The low budget roots of this film are always apparent in the grainy cinematography. Unfortunately the DVD transfer seems to add extra grain that's really not wanted. It's a fullscreen version, just as with the US DVD, which also suffers from the same low quality image.
In terms of sound, the disc is fine. A low-key stereo mix offers little in the way of effects, but it's clear and strong.
A 20-minute interview with John McNaughton is the main extra feature on this disc. He spends some time detailing the many years that it took him to break into film, and of his intention to make "Henry" as "a horror film shot in an art house style." He has a lot of praise for leading man Michael Rooker, and reveals that he wore his own clothes for the part of the charming serial killer.
Accompanying the DVD is an eight-page booklet which details the cuts previously made to the film and lists what has been restored.
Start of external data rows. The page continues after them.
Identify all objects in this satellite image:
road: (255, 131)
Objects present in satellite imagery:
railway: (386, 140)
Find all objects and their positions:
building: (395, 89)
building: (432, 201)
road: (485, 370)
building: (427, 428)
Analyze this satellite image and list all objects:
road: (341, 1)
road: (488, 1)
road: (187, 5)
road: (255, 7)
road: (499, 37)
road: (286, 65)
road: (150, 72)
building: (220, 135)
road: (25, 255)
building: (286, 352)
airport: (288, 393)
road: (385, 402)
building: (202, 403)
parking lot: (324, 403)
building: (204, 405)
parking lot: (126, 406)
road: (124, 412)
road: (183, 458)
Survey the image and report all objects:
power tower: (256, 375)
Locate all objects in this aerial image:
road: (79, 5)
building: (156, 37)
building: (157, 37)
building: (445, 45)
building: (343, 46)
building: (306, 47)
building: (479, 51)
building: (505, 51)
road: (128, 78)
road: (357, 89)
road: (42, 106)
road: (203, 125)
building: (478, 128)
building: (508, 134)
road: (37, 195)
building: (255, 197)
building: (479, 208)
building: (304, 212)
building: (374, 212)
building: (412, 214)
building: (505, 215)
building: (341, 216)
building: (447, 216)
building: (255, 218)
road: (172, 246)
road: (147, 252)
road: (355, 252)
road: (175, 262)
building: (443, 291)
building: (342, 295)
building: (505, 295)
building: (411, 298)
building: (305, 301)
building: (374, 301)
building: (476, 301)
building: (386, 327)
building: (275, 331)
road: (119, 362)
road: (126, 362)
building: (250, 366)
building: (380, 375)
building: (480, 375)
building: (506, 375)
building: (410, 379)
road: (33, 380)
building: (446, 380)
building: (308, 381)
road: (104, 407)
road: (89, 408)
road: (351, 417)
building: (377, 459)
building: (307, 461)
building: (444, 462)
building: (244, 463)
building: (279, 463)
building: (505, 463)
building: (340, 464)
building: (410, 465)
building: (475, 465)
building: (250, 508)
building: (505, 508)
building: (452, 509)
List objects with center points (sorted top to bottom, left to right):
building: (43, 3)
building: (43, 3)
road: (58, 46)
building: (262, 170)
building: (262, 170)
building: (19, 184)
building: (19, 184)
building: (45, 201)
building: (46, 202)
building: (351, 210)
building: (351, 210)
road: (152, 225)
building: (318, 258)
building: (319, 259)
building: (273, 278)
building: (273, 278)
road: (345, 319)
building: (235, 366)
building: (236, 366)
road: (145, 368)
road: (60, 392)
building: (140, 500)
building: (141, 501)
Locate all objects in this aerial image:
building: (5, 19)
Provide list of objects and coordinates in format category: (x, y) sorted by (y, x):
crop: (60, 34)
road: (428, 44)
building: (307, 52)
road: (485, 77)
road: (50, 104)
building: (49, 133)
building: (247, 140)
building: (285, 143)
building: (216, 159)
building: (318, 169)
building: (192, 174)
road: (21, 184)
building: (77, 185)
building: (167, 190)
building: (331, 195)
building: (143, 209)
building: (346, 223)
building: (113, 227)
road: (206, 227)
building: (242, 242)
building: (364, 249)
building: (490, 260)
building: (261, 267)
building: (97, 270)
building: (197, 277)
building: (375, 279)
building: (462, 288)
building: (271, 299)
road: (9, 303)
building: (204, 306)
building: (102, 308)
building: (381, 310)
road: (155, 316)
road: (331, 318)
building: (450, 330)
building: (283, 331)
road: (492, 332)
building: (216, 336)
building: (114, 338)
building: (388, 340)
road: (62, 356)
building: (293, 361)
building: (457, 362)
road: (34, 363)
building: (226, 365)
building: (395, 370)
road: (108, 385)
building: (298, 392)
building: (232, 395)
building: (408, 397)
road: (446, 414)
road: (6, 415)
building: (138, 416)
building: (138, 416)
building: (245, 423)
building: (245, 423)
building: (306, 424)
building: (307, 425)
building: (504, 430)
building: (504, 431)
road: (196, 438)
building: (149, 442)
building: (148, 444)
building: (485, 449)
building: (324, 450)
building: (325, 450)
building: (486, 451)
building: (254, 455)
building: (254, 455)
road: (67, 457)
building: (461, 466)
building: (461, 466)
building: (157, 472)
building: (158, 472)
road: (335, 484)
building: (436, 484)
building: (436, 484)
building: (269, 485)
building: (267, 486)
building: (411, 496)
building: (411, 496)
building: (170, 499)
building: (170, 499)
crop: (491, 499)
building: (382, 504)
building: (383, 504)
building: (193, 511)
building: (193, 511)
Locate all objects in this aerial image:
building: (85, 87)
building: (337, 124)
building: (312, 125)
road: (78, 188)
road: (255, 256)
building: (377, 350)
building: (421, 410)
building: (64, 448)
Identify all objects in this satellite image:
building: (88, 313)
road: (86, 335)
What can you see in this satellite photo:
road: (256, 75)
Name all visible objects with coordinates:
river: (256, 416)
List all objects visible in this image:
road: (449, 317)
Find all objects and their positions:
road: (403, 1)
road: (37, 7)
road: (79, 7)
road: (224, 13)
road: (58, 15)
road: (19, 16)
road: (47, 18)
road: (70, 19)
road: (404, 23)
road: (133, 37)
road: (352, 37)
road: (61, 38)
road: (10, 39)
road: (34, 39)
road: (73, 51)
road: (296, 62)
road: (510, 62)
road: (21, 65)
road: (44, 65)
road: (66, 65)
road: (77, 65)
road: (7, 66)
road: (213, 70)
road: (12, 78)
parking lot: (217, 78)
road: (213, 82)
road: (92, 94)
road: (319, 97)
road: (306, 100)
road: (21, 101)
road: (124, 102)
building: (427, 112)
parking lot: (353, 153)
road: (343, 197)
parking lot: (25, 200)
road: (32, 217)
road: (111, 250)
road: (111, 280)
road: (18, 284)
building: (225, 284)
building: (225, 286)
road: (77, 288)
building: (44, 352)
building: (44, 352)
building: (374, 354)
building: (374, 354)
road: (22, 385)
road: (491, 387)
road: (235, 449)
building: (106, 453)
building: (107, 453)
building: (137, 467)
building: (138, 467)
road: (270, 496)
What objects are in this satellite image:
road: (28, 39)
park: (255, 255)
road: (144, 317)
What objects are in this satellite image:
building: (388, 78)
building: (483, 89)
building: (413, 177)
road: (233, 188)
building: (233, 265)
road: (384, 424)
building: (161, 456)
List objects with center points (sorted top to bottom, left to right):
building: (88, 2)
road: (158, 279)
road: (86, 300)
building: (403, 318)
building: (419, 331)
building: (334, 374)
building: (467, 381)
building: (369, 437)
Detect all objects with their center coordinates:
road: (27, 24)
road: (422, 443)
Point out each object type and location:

The last video release of the movie (on Polygram Video in 1993) totalled cuts of one minute, 53 seconds. This new release is cut by only 48 seconds but scenes of a victim's breasts being mauled and the toilet corpse shot are still missing as with previous cuts.
Sound: Dolby Digital 2.0
Extra Features: Scene selection, interview with director John McNaughton, McNaughton filmography, trailer, subtitles, supplementary eight-page booklet.